▸ **Data section**:
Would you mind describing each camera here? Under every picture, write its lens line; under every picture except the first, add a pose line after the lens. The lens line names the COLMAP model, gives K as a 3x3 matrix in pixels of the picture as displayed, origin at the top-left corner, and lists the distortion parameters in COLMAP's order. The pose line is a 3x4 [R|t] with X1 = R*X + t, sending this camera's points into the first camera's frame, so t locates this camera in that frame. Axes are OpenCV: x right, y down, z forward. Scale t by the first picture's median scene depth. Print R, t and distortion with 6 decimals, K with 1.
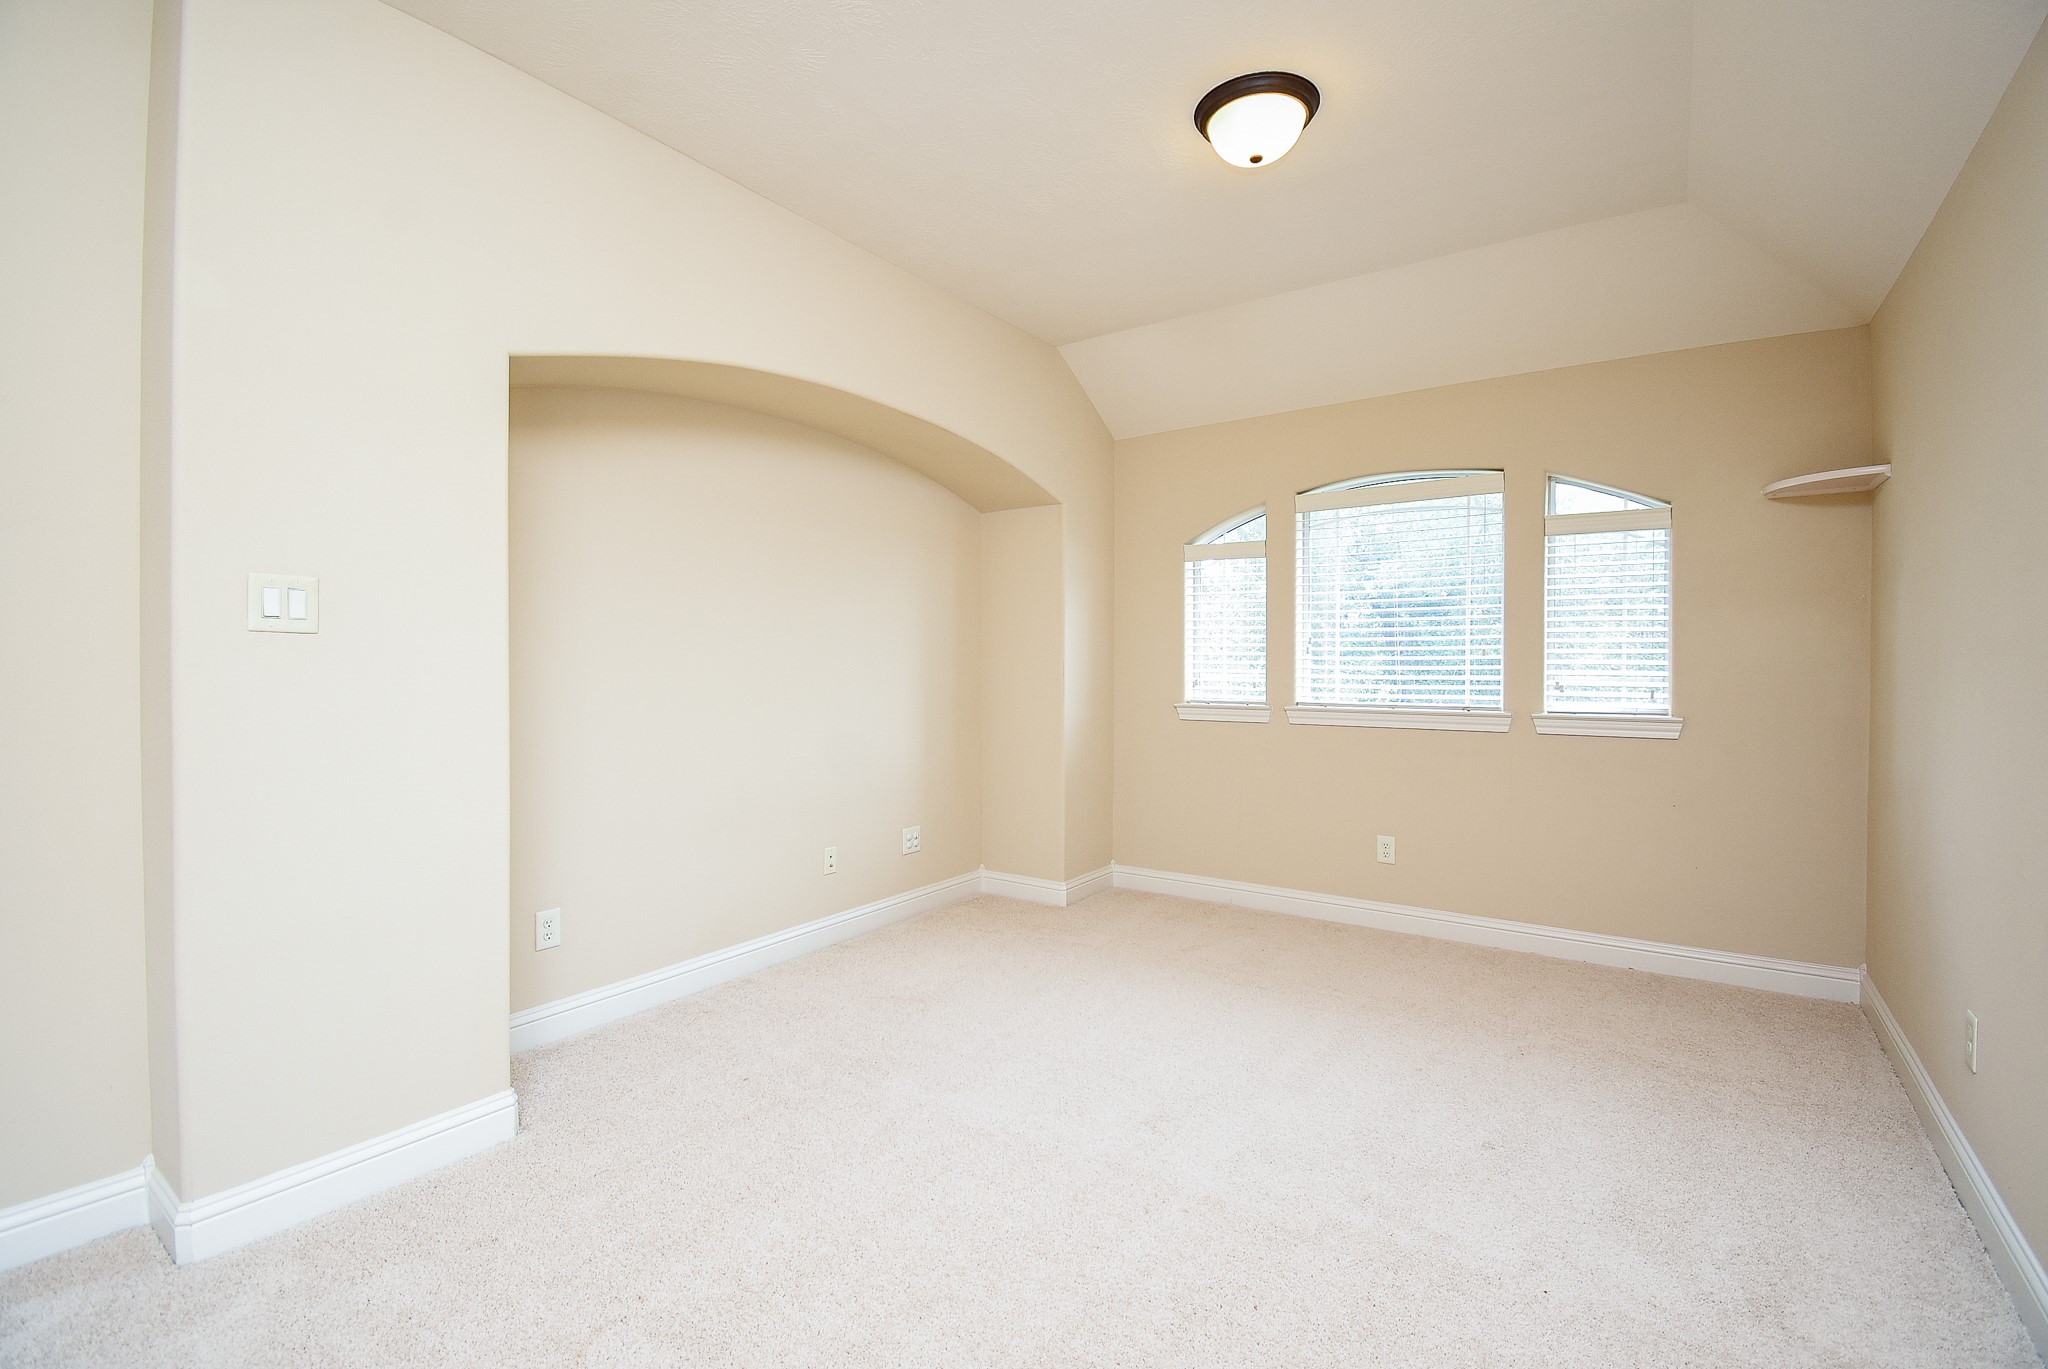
lens RADIAL K [[915.3, 0, 1029.7], [0, 915.3, 672.5], [0, 0, 1]] dist [0.021782, -0.033655]
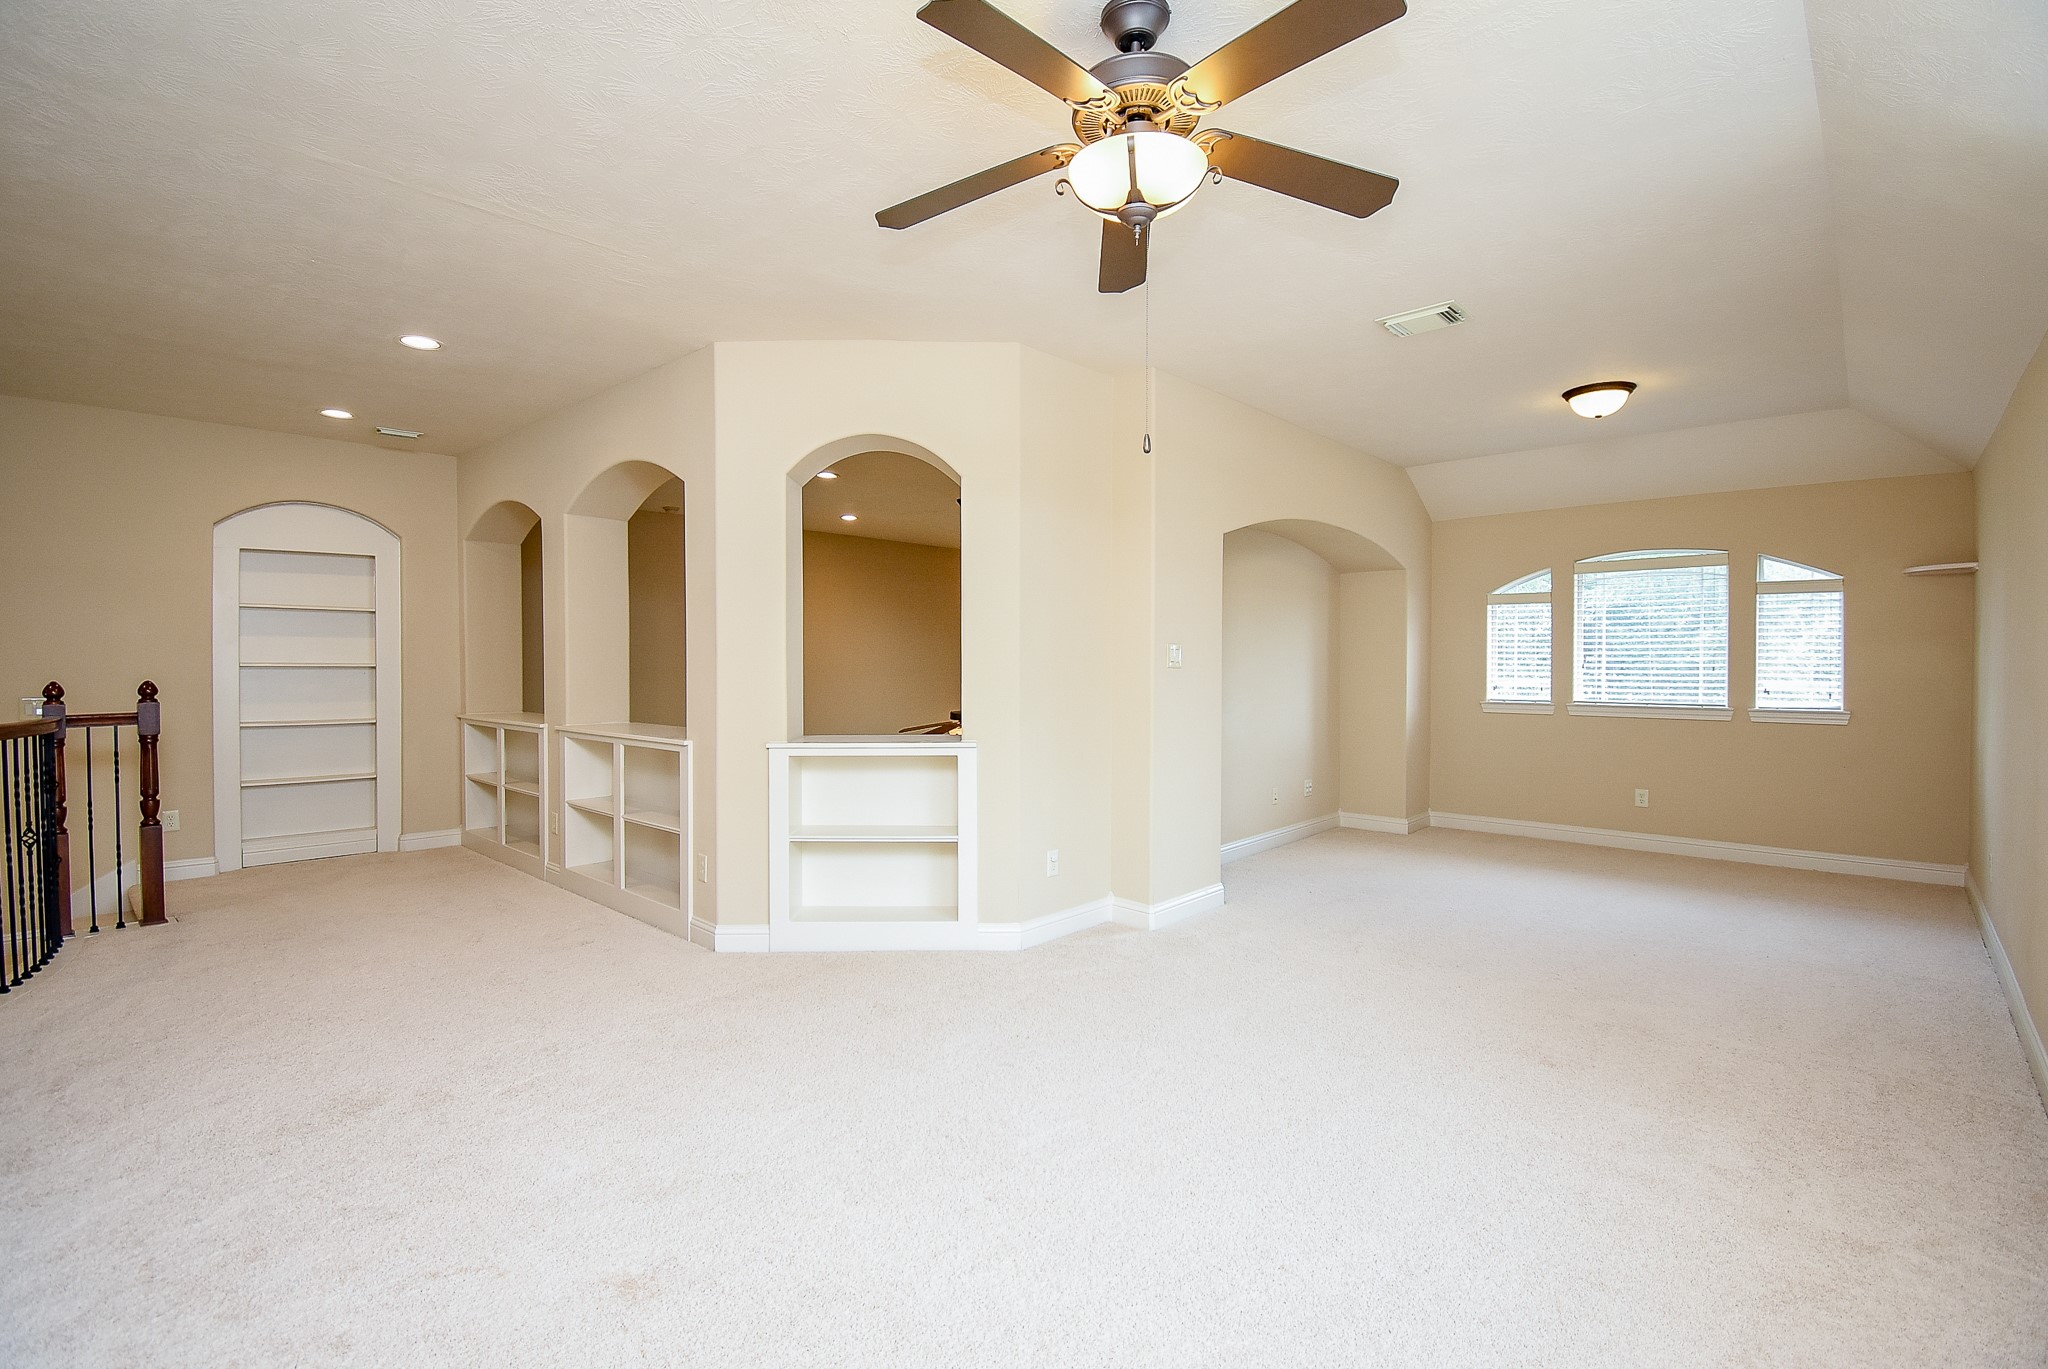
lens RADIAL K [[915.3, 0, 1029.7], [0, 915.3, 672.5], [0, 0, 1]] dist [0.021782, -0.033655]
pose [[0.989817, 0.000606, -0.142345, -0.418631], [-0.000474, 0.999999, 0.000955, -0.016726], [0.142345, -0.000877, 0.989817, -0.680191]]
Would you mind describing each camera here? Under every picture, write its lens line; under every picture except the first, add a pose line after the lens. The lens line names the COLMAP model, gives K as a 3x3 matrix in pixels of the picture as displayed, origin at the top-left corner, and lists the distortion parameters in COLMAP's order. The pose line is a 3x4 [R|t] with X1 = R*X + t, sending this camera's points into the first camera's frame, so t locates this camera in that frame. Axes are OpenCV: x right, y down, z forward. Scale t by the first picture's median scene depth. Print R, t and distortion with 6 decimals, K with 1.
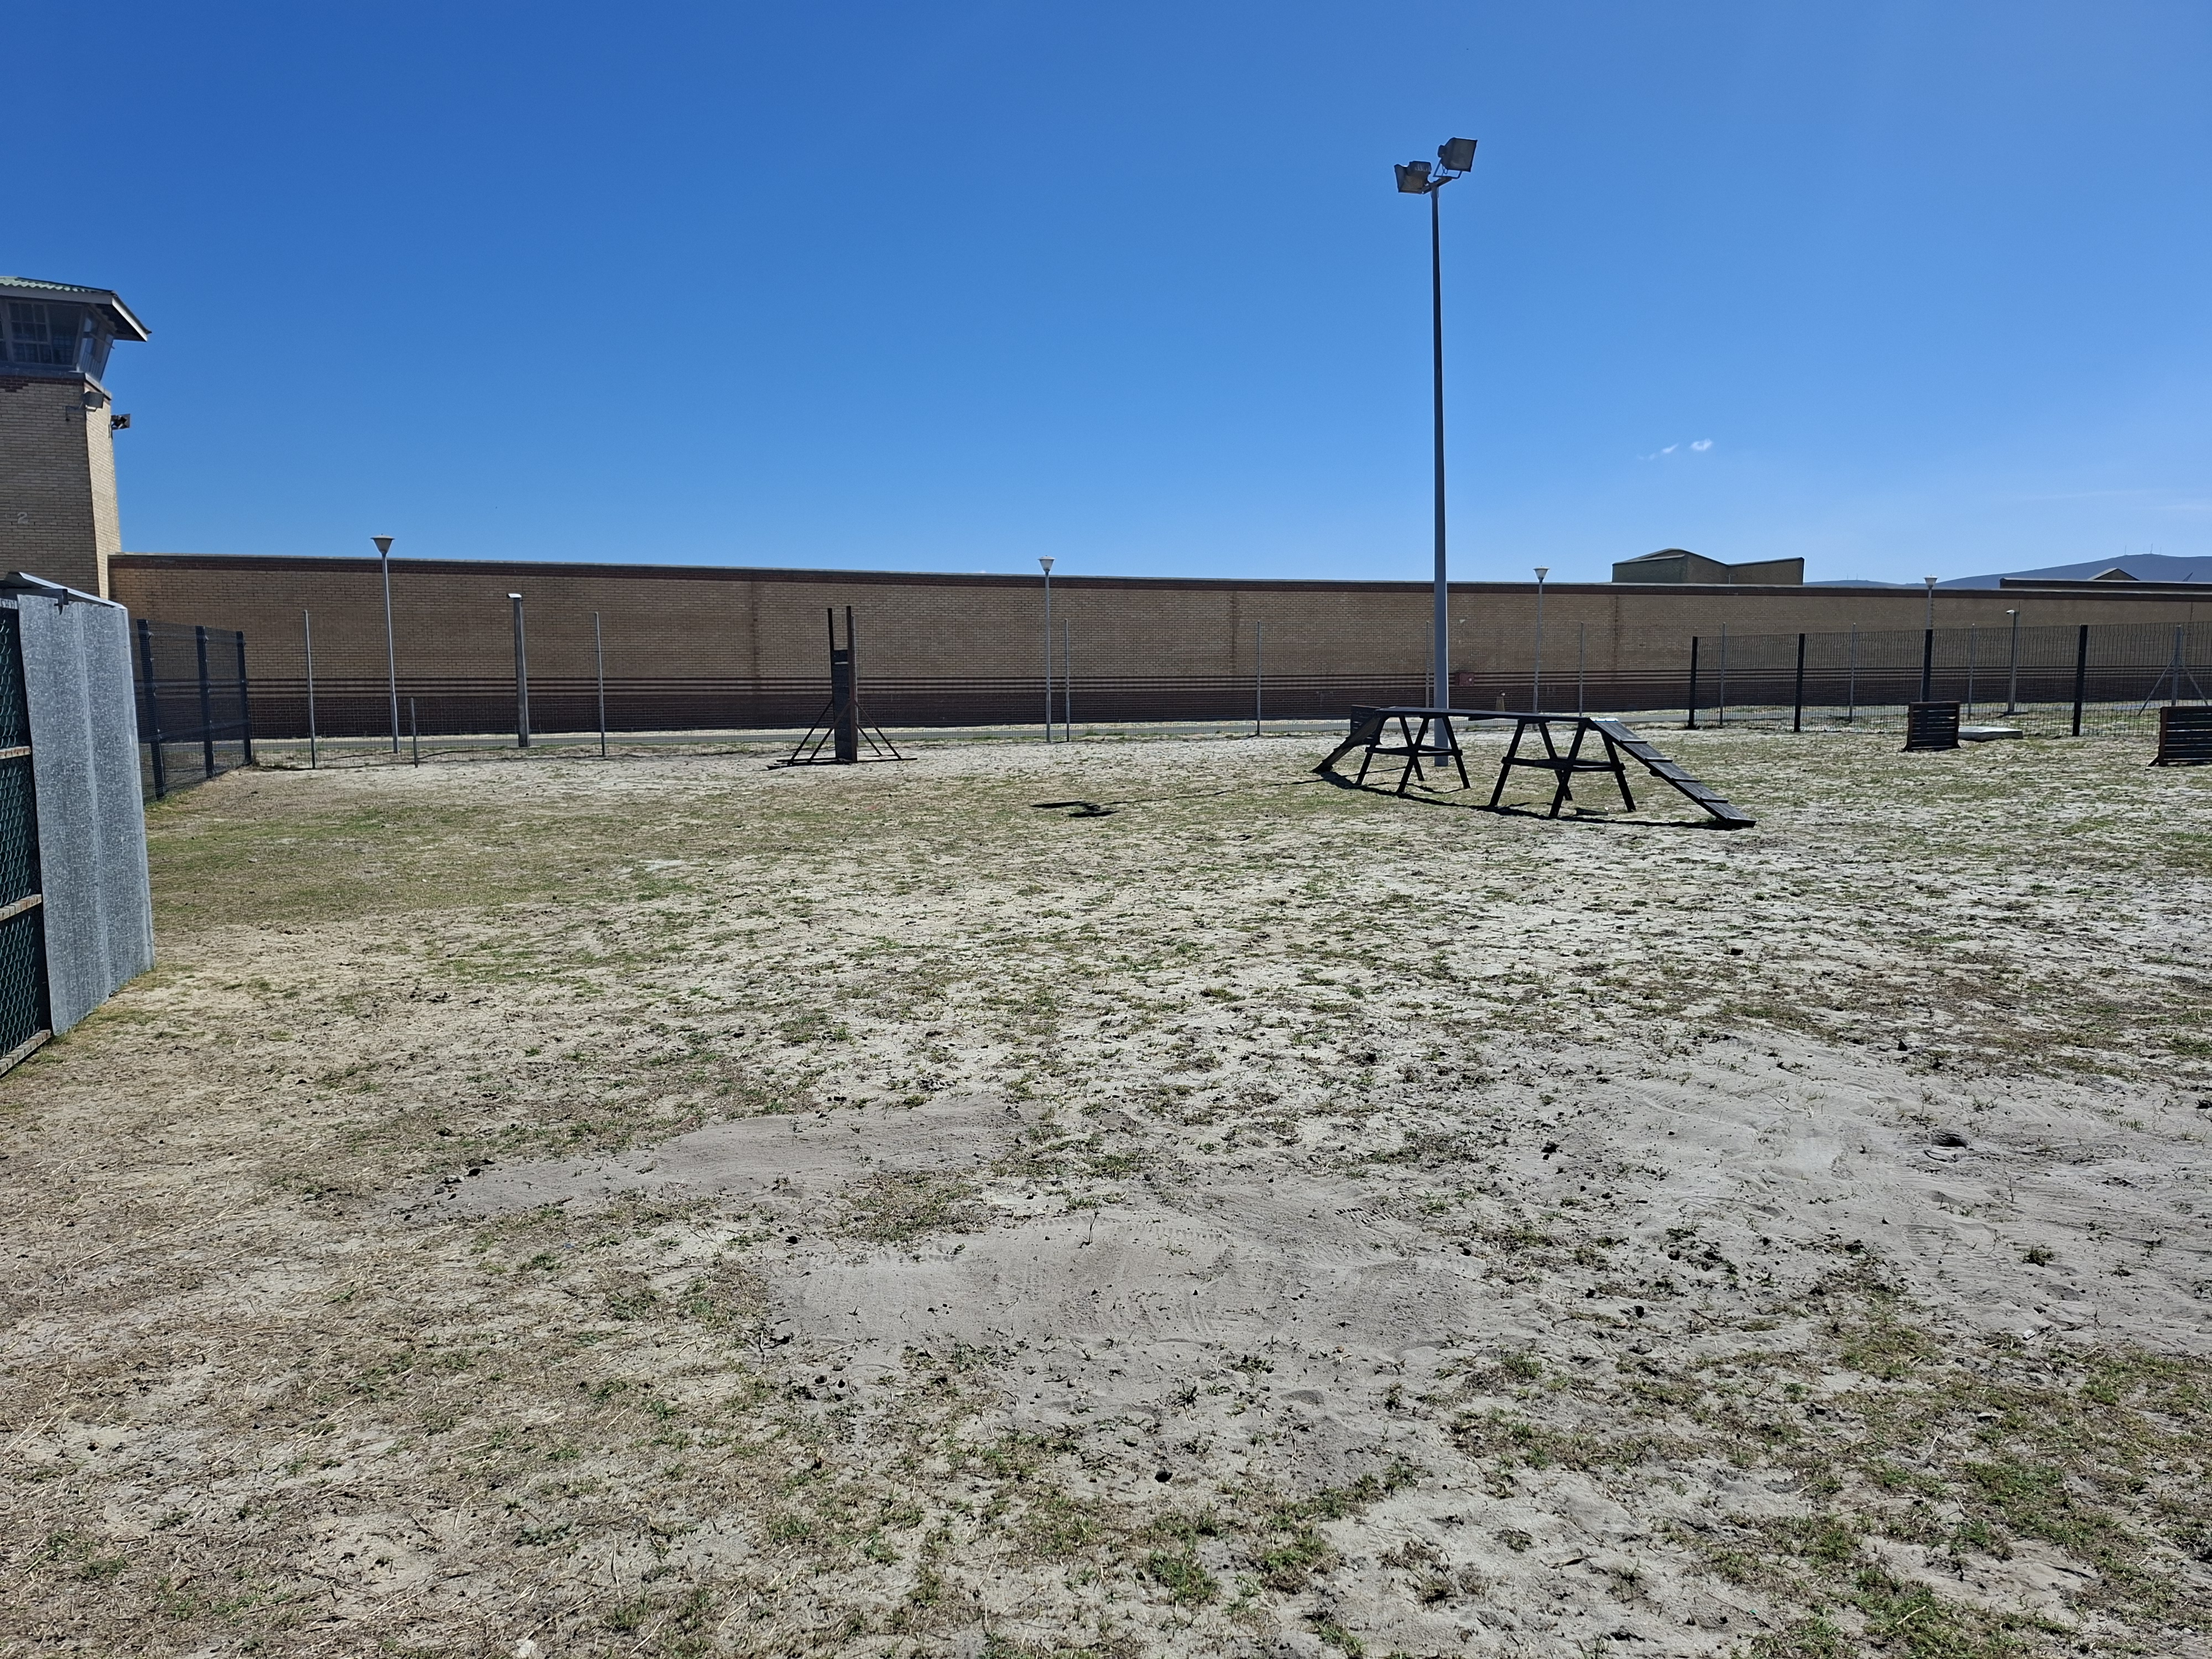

▸ **What this task involves**:
Exactly as written, print each entry, leaving all pictures out.

▸ **Response**:
Would you mind describing each camera here? Under every picture, write its lens line; under every picture except the first, add a pose line after the lens. The lens line names the COLMAP model, gives K as a 3x3 matrix in pixels of the picture as displayed, origin at the top-left corner, and lists the distortion parameters in COLMAP's order. The pose line is a 3x4 [R|t] with X1 = R*X + t, sending this camera's points into the first camera's frame, so t locates this camera in that frame. Axes are OpenCV: x right, y down, z forward. Scale t by the first picture's median scene depth. Print R, t and distortion with 6 decimals, K with 1.
lens RADIAL K [[915.3, 0, 1029.7], [0, 915.3, 672.5], [0, 0, 1]] dist [0.021782, -0.033655]
lens RADIAL K [[915.3, 0, 1029.7], [0, 915.3, 672.5], [0, 0, 1]] dist [0.021782, -0.033655]
pose [[0.989817, 0.000606, -0.142345, -0.418631], [-0.000474, 0.999999, 0.000955, -0.016726], [0.142345, -0.000877, 0.989817, -0.680191]]
Would you mind describing each camera here? Under every picture, write its lens line; under every picture except the first, add a pose line after the lens. The lens line names the COLMAP model, gives K as a 3x3 matrix in pixels of the picture as displayed, origin at the top-left corner, and lists the distortion parameters in COLMAP's order. The pose line is a 3x4 [R|t] with X1 = R*X + t, sending this camera's points into the first camera's frame, so t locates this camera in that frame. Axes are OpenCV: x right, y down, z forward. Scale t by the first picture's median scene depth. Print R, t and distortion with 6 decimals, K with 1.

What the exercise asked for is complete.